-- Excerpted records follows --
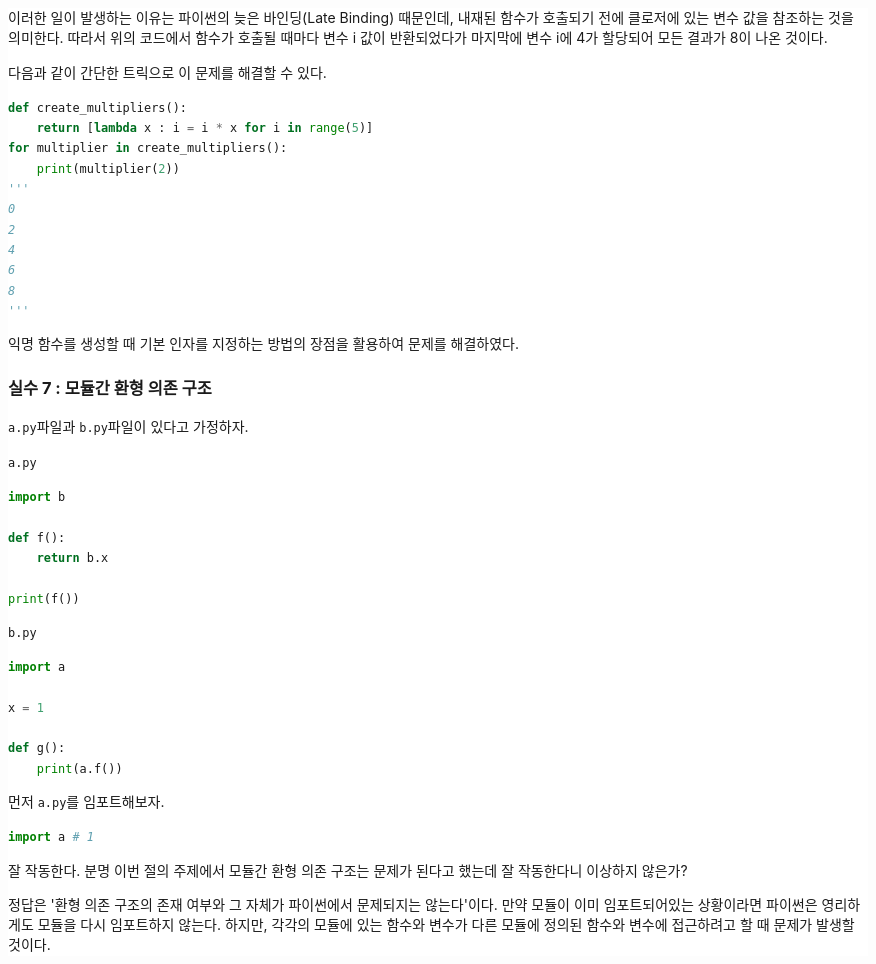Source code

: 이러한 일이 발생하는 이유는 파이썬의 늦은 바인딩(Late Binding) 때문인데, 내재된 함수가 호출되기 전에 클로저에 있는 변수 값을 참조하는 것을 의미한다. 따라서 위의 코드에서 함수가 호출될 때마다 변수 i 값이 반환되었다가 마지막에 변수 i에 4가 할당되어 모든 결과가 8이 나온 것이다.

다음과 같이 간단한 트릭으로 이 문제를 해결할 수 있다.

```python
def create_multipliers():
    return [lambda x : i = i * x for i in range(5)]
for multiplier in create_multipliers():
    print(multiplier(2))
'''
0
2
4
6
8
'''
```

익명 함수를 생성할 때 기본 인자를 지정하는 방법의 장점을 활용하여 문제를 해결하였다.



### 실수 7 : 모듈간 환형 의존 구조

`a.py`파일과 `b.py`파일이 있다고 가정하자.

`a.py`

```python
import b

def f():
    return b.x

print(f())
```

`b.py`

```python
import a

x = 1

def g():
    print(a.f())
```

먼저 `a.py`를 임포트해보자.

```python
import a # 1
```

잘 작동한다. 분명 이번 절의 주제에서 모듈간 환형 의존 구조는 문제가 된다고 했는데 잘 작동한다니 이상하지 않은가?

정답은 '환형 의존 구조의 존재 여부와 그 자체가 파이썬에서 문제되지는 않는다'이다. 만약 모듈이 이미 임포트되어있는 상황이라면 파이썬은 영리하게도 모듈을 다시 임포트하지 않는다. 하지만, 각각의 모듈에 있는 함수와 변수가 다른 모듈에 정의된 함수와 변수에 접근하려고 할 때 문제가 발생할 것이다.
-- Excerpted records concluded --
Task statement: Each line of the records is to be reproduced exactly, and each picture dropped.

Output for this task:
Source code

: 이러한 일이 발생하는 이유는 파이썬의 늦은 바인딩(Late Binding) 때문인데, 내재된 함수가 호출되기 전에 클로저에 있는 변수 값을 참조하는 것을 의미한다. 따라서 위의 코드에서 함수가 호출될 때마다 변수 i 값이 반환되었다가 마지막에 변수 i에 4가 할당되어 모든 결과가 8이 나온 것이다.

다음과 같이 간단한 트릭으로 이 문제를 해결할 수 있다.

```python
def create_multipliers():
    return [lambda x : i = i * x for i in range(5)]
for multiplier in create_multipliers():
    print(multiplier(2))
'''
0
2
4
6
8
'''
```

익명 함수를 생성할 때 기본 인자를 지정하는 방법의 장점을 활용하여 문제를 해결하였다.



### 실수 7 : 모듈간 환형 의존 구조

`a.py`파일과 `b.py`파일이 있다고 가정하자.

`a.py`

```python
import b

def f():
    return b.x

print(f())
```

`b.py`

```python
import a

x = 1

def g():
    print(a.f())
```

먼저 `a.py`를 임포트해보자.

```python
import a # 1
```

잘 작동한다. 분명 이번 절의 주제에서 모듈간 환형 의존 구조는 문제가 된다고 했는데 잘 작동한다니 이상하지 않은가?

정답은 '환형 의존 구조의 존재 여부와 그 자체가 파이썬에서 문제되지는 않는다'이다. 만약 모듈이 이미 임포트되어있는 상황이라면 파이썬은 영리하게도 모듈을 다시 임포트하지 않는다. 하지만, 각각의 모듈에 있는 함수와 변수가 다른 모듈에 정의된 함수와 변수에 접근하려고 할 때 문제가 발생할 것이다.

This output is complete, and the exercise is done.